PASSAGE ▸
Amy Joy Wroe Bechtel (August 4, 1972 – disappeared July 24, 1997; declared legally dead 2004) is an American woman who disappeared while presumably jogging in the Wind River Mountains approximately  south of Lander, Wyoming. Despite extensive investigative work and media portrayals, her case remains unsolved . She was declared legally dead in 2004 at the behest of her husband, rock climber Steve Bechtel.

Background
Bechtel was born Amy Joy Wroe in Santa Barbara, California, in 1972. She graduated from the University of Wyoming, where she met her husband, Steve Bechtel. In college, Bechtel was a competitive long-distance runner and hoped to try out for the 2000 Summer Olympics.

GIVEN TASK 1 ▸ According to the passage on Amy Bechtel, which Olympic Games did she hope to try out for as a college runner?
GIVEN TASK 2 ▸ Pick up the article on Amy Bechtel's disappearance after its last sentence and carry it forward.

COLLECTED DATA ▸

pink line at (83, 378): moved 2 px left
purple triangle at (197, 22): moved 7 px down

FINAL RESULT 1 ▸ The 2000 Summer Olympics.

FINAL RESULT 2 ▸
Disappearance
On the morning of July 24, 1997, Bechtel told her husband, Steve, that she was planning on running several errands in town after teaching a children's weight-lifting class at the Wind River Fitness Center. She stopped at Camera Connection, a photo store near her home in Lander, around 2:30 p.m. after teaching her class. Following her time at the photo store, she stopped by Gallery 331, where she spoke to the proprietor, Greg Wagner. Wagner noted that Bechtel seemed hurried, and repeatedly glanced at her watch during their conversation. Wagner's was the last confirmed sighting of Bechtel.

After leaving the photo shop, it is believed by authorities that Bechtel drove to the Shoshone National Forest to practice the course of an upcoming 10K run she was enrolled to compete in. According to an eyewitness driving on Loop Road through the forest that afternoon, a woman resembling Bechtel was seen running along the road wearing black shorts similar to those she had worn earlier that day.

At 4:30 p.m., Steve returned home after having spent the day with a friend and found his wife absent. At 10:30 p.m., he called police to report his wife missing. At 1 a.m. on the morning of July 25, Bechtel's car, a white Toyota Tercel, was discovered parked on a turnout at Burnt Gulch in Lander.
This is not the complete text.